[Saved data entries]
────────
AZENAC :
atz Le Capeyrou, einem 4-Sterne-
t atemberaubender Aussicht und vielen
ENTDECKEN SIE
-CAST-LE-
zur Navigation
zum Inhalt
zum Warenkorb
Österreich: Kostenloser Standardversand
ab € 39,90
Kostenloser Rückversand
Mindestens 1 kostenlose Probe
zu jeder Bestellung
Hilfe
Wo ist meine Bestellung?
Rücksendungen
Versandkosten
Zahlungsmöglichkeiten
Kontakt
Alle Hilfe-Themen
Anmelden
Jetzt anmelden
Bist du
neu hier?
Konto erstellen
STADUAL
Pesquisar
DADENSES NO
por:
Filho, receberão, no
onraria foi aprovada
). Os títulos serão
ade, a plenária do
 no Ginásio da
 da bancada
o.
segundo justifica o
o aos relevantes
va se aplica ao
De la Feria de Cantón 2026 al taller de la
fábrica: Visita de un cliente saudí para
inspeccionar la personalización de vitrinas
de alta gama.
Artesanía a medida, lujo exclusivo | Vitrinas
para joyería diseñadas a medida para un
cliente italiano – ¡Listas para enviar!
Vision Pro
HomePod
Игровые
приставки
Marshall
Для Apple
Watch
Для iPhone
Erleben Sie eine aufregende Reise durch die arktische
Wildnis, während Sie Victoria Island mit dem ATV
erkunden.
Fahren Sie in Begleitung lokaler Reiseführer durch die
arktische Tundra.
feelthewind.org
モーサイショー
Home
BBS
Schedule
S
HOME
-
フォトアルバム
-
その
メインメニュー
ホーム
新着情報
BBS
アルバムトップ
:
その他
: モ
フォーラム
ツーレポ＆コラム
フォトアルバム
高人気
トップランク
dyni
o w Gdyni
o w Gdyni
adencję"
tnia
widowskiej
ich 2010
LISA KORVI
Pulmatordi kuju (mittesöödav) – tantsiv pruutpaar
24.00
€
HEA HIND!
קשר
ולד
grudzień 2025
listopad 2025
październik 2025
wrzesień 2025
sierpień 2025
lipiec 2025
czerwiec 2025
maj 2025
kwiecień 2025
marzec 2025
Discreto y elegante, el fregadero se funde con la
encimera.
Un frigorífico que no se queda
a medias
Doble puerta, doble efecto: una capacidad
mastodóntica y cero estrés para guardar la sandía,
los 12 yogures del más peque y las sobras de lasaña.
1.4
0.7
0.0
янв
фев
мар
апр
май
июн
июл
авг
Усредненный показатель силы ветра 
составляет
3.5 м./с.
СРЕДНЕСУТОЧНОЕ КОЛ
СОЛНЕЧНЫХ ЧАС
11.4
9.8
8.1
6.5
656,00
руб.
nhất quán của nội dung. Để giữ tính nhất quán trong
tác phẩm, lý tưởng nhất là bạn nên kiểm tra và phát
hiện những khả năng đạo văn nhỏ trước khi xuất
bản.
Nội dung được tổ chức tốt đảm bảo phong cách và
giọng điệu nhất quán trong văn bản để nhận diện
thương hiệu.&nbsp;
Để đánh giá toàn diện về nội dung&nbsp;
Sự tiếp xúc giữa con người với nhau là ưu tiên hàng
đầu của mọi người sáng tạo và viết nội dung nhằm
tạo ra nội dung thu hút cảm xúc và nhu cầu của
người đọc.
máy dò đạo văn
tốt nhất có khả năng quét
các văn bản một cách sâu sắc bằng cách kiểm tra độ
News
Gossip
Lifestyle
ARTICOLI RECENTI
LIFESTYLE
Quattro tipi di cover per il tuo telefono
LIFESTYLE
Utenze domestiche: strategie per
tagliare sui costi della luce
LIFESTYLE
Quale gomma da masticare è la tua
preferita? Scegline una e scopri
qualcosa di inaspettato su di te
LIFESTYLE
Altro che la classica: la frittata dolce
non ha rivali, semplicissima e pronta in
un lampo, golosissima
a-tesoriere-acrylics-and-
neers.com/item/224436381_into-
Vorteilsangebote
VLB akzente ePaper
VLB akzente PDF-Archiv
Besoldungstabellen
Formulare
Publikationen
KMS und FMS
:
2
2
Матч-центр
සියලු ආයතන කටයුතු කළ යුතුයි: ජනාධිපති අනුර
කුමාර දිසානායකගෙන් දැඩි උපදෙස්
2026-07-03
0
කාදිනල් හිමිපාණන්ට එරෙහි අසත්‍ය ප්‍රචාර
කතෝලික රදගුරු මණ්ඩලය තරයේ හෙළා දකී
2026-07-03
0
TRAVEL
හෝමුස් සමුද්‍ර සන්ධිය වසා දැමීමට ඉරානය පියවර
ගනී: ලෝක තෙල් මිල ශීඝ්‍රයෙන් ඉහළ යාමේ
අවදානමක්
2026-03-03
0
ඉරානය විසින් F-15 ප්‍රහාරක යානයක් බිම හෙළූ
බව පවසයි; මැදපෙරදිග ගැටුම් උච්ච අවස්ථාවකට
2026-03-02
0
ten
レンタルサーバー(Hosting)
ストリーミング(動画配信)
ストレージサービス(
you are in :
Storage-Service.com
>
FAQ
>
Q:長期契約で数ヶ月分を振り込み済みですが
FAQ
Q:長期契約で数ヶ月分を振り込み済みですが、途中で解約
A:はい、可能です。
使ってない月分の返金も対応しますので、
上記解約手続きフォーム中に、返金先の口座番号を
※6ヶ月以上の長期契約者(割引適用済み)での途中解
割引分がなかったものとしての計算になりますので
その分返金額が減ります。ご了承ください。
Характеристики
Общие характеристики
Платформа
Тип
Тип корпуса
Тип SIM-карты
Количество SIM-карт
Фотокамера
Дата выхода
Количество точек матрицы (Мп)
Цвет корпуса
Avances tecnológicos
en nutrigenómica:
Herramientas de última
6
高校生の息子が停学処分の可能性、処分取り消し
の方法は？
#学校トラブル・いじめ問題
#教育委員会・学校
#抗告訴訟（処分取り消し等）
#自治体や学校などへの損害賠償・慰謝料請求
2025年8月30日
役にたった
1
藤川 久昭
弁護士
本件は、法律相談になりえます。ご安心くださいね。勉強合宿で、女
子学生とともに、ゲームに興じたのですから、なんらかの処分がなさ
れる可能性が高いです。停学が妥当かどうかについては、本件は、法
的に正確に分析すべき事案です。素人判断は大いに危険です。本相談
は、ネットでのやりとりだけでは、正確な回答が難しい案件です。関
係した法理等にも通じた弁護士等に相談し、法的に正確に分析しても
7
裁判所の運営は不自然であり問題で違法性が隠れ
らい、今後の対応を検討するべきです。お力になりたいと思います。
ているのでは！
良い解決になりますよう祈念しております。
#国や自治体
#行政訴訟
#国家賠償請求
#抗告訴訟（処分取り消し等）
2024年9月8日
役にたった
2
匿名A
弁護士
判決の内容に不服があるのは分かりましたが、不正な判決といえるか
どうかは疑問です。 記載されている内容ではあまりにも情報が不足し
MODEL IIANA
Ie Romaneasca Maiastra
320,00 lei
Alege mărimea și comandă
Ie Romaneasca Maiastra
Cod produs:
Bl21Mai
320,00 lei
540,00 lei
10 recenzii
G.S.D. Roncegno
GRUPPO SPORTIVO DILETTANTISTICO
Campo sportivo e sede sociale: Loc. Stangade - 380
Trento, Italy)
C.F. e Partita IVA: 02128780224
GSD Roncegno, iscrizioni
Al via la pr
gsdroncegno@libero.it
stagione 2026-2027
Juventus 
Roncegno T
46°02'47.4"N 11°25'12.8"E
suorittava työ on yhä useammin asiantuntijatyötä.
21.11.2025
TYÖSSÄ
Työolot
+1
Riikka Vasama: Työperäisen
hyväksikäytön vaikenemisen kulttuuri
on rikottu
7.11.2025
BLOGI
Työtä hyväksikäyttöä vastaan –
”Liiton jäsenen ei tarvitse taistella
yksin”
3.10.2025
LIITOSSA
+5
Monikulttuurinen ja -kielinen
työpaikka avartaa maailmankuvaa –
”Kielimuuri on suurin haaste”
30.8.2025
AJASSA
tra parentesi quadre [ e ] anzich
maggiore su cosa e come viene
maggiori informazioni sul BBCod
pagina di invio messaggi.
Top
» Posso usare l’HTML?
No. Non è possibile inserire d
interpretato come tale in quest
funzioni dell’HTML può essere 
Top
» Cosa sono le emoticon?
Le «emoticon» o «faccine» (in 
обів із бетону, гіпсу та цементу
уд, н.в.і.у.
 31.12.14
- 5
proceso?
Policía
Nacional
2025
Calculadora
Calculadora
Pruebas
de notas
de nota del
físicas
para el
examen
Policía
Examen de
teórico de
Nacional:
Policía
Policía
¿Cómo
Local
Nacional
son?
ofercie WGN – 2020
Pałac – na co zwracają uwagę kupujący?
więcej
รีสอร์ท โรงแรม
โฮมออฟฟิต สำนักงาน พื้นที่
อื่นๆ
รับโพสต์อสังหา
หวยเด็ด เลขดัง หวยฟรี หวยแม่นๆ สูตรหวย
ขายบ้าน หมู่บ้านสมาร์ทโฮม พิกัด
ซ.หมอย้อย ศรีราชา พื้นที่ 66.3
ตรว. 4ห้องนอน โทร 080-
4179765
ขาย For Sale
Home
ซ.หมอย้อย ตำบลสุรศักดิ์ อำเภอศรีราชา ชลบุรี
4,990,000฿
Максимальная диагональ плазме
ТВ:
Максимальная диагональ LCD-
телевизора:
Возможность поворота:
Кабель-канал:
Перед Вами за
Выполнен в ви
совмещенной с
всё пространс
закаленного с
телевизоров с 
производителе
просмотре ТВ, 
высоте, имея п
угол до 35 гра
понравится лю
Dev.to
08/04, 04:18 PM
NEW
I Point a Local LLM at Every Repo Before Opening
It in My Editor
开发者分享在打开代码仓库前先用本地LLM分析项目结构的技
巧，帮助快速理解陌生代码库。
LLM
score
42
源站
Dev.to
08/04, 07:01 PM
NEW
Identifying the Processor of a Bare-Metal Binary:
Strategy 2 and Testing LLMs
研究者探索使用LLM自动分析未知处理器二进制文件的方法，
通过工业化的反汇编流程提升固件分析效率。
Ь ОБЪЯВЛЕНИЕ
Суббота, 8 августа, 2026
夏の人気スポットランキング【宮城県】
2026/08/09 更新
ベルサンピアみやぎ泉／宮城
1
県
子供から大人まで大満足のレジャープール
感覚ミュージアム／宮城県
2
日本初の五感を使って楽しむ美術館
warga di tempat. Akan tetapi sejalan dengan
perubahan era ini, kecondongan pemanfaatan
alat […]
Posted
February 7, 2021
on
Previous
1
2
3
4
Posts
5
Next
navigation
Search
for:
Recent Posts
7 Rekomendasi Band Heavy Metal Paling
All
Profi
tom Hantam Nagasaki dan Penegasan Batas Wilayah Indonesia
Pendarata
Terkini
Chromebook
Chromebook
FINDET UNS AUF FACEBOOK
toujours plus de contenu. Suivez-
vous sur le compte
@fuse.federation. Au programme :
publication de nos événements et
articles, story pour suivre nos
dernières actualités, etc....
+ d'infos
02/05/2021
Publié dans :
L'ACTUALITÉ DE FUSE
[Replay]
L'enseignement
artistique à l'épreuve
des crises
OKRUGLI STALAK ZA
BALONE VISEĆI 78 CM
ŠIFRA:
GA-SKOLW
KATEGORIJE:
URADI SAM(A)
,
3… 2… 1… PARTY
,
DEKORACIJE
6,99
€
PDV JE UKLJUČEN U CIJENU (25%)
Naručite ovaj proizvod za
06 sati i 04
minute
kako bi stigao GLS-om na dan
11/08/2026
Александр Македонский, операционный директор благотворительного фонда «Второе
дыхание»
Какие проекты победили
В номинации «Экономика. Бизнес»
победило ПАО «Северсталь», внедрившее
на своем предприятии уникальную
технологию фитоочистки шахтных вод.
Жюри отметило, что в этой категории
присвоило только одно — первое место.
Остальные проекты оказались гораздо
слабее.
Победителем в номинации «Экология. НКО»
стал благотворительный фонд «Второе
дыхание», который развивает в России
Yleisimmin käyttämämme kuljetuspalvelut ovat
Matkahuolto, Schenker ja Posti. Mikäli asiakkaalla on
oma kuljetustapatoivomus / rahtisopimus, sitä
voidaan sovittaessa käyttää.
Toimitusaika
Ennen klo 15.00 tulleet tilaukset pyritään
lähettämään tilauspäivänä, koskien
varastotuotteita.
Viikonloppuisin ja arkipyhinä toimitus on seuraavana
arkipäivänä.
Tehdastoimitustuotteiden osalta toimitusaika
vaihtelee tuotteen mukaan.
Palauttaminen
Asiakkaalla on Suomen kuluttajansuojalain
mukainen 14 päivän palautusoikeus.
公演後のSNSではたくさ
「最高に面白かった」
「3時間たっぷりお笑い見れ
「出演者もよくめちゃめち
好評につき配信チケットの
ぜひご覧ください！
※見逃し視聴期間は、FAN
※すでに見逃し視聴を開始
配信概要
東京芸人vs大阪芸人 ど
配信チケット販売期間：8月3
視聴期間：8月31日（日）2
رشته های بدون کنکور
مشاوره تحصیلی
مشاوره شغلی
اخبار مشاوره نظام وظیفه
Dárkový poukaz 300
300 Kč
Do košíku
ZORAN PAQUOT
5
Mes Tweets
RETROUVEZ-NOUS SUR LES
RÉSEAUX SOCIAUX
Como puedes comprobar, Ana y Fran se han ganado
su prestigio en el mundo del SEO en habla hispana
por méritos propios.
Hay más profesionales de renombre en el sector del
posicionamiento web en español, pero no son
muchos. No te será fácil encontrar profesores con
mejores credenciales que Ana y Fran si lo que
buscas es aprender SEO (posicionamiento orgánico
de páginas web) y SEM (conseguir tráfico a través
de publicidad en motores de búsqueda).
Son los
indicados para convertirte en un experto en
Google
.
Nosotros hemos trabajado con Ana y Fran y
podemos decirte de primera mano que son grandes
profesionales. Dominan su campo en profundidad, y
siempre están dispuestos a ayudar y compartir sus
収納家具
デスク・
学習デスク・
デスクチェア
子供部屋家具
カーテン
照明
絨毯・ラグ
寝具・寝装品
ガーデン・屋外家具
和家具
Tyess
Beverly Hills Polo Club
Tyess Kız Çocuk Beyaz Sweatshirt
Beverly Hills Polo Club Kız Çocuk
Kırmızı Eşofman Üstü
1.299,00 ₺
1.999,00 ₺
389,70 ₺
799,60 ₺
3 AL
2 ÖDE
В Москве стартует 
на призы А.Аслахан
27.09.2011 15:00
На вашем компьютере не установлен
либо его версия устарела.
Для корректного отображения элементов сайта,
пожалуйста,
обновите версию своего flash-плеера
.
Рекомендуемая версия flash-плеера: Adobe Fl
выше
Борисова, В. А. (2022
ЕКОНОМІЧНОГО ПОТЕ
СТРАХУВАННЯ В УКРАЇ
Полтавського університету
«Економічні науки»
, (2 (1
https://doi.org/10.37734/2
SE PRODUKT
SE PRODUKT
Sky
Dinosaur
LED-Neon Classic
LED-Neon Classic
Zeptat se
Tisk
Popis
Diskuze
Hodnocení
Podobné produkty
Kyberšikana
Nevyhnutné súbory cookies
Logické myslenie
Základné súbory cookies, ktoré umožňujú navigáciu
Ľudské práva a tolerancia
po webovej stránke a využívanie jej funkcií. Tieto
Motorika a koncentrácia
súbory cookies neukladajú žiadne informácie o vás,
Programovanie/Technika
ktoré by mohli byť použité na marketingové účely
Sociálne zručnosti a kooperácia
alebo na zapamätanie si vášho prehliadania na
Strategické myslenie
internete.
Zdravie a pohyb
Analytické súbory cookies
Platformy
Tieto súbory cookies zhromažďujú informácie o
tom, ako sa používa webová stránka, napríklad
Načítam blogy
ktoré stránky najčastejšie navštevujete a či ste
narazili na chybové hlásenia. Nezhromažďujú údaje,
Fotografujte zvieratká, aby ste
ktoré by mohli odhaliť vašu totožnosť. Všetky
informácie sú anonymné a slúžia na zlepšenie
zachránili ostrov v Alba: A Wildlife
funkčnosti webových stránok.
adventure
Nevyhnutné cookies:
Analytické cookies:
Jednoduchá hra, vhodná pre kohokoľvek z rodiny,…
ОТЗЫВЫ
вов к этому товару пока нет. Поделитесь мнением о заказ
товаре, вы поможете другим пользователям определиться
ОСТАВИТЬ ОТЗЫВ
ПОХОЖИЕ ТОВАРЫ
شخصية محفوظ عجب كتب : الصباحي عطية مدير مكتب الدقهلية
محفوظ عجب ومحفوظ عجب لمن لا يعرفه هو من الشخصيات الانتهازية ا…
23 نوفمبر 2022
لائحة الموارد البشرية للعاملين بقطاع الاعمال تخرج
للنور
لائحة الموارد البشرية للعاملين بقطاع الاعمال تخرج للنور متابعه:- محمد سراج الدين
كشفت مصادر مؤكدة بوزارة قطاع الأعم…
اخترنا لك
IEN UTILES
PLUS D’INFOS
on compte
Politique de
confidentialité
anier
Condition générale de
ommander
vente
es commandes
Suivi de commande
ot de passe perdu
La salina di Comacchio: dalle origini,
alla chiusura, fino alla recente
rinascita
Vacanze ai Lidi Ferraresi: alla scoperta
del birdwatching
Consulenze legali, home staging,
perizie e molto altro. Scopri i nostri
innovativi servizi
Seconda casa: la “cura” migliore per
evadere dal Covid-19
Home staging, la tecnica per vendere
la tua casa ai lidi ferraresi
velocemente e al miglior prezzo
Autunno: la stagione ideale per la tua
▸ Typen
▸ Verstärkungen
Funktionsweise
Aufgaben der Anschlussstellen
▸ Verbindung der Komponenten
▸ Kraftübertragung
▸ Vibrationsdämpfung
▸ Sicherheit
────────
### Exercise prompt
Each line from the top of the data, up to and including the line that contains "nhất quán của", should be set down exactly.

### Response area
AZENAC :
atz Le Capeyrou, einem 4-Sterne-
t atemberaubender Aussicht und vielen
ENTDECKEN SIE
-CAST-LE-
zur Navigation
zum Inhalt
zum Warenkorb
Österreich: Kostenloser Standardversand
ab € 39,90
Kostenloser Rückversand
Mindestens 1 kostenlose Probe
zu jeder Bestellung
Hilfe
Wo ist meine Bestellung?
Rücksendungen
Versandkosten
Zahlungsmöglichkeiten
Kontakt
Alle Hilfe-Themen
Anmelden
Jetzt anmelden
Bist du
neu hier?
Konto erstellen
STADUAL
Pesquisar
DADENSES NO
por:
Filho, receberão, no
onraria foi aprovada
). Os títulos serão
ade, a plenária do
 no Ginásio da
 da bancada
o.
segundo justifica o
o aos relevantes
va se aplica ao
De la Feria de Cantón 2026 al taller de la
fábrica: Visita de un cliente saudí para
inspeccionar la personalización de vitrinas
de alta gama.
Artesanía a medida, lujo exclusivo | Vitrinas
para joyería diseñadas a medida para un
cliente italiano – ¡Listas para enviar!
Vision Pro
HomePod
Игровые
приставки
Marshall
Для Apple
Watch
Для iPhone
Erleben Sie eine aufregende Reise durch die arktische
Wildnis, während Sie Victoria Island mit dem ATV
erkunden.
Fahren Sie in Begleitung lokaler Reiseführer durch die
arktische Tundra.
feelthewind.org
モーサイショー
Home
BBS
Schedule
S
HOME
-
フォトアルバム
-
その
メインメニュー
ホーム
新着情報
BBS
アルバムトップ
:
その他
: モ
フォーラム
ツーレポ＆コラム
フォトアルバム
高人気
トップランク
dyni
o w Gdyni
o w Gdyni
adencję"
tnia
widowskiej
ich 2010
LISA KORVI
Pulmatordi kuju (mittesöödav) – tantsiv pruutpaar
24.00
€
HEA HIND!
קשר
ולד
grudzień 2025
listopad 2025
październik 2025
wrzesień 2025
sierpień 2025
lipiec 2025
czerwiec 2025
maj 2025
kwiecień 2025
marzec 2025
Discreto y elegante, el fregadero se funde con la
encimera.
Un frigorífico que no se queda
a medias
Doble puerta, doble efecto: una capacidad
mastodóntica y cero estrés para guardar la sandía,
los 12 yogures del más peque y las sobras de lasaña.
1.4
0.7
0.0
янв
фев
мар
апр
май
июн
июл
авг
Усредненный показатель силы ветра 
составляет
3.5 м./с.
СРЕДНЕСУТОЧНОЕ КОЛ
СОЛНЕЧНЫХ ЧАС
11.4
9.8
8.1
6.5
656,00
руб.
nhất quán của nội dung. Để giữ tính nhất quán trong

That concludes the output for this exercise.